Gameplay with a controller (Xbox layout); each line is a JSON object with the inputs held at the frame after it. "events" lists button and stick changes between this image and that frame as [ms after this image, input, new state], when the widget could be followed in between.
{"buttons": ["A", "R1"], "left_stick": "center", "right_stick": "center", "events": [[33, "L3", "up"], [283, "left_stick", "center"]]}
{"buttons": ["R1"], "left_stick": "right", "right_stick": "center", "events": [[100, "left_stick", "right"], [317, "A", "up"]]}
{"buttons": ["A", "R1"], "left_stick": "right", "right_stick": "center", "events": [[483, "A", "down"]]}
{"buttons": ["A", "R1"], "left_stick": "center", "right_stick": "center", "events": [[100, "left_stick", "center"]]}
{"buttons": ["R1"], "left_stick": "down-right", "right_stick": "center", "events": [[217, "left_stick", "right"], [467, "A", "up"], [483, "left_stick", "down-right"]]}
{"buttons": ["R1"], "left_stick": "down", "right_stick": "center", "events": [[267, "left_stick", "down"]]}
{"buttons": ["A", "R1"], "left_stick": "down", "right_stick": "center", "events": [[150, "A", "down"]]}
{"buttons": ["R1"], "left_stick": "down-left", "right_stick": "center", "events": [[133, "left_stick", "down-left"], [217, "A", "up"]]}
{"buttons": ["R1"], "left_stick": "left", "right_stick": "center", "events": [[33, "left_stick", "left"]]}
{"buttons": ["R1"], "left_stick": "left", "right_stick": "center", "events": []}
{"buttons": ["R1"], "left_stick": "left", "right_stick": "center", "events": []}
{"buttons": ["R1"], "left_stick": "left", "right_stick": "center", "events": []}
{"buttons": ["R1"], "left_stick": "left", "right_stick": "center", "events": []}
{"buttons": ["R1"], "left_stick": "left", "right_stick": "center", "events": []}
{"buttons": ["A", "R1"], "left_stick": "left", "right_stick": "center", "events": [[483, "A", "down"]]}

..........

**YOUR ASSIGNMENT:** Give back each entry so that it matches the original word for word.

**WORKED SOLUTION:**
Gameplay with a controller (Xbox layout); each line is a JSON object with the inputs held at the frame after it. "events" lists button and stick changes between this image and that frame as [ms after this image, input, new state], when the widget could be followed in between.
{"buttons": ["A", "R1"], "left_stick": "center", "right_stick": "center", "events": [[33, "L3", "up"], [283, "left_stick", "center"]]}
{"buttons": ["R1"], "left_stick": "right", "right_stick": "center", "events": [[100, "left_stick", "right"], [317, "A", "up"]]}
{"buttons": ["A", "R1"], "left_stick": "right", "right_stick": "center", "events": [[483, "A", "down"]]}
{"buttons": ["A", "R1"], "left_stick": "center", "right_stick": "center", "events": [[100, "left_stick", "center"]]}
{"buttons": ["R1"], "left_stick": "down-right", "right_stick": "center", "events": [[217, "left_stick", "right"], [467, "A", "up"], [483, "left_stick", "down-right"]]}
{"buttons": ["R1"], "left_stick": "down", "right_stick": "center", "events": [[267, "left_stick", "down"]]}
{"buttons": ["A", "R1"], "left_stick": "down", "right_stick": "center", "events": [[150, "A", "down"]]}
{"buttons": ["R1"], "left_stick": "down-left", "right_stick": "center", "events": [[133, "left_stick", "down-left"], [217, "A", "up"]]}
{"buttons": ["R1"], "left_stick": "left", "right_stick": "center", "events": [[33, "left_stick", "left"]]}
{"buttons": ["R1"], "left_stick": "left", "right_stick": "center", "events": []}
{"buttons": ["R1"], "left_stick": "left", "right_stick": "center", "events": []}
{"buttons": ["R1"], "left_stick": "left", "right_stick": "center", "events": []}
{"buttons": ["R1"], "left_stick": "left", "right_stick": "center", "events": []}
{"buttons": ["R1"], "left_stick": "left", "right_stick": "center", "events": []}
{"buttons": ["A", "R1"], "left_stick": "left", "right_stick": "center", "events": [[483, "A", "down"]]}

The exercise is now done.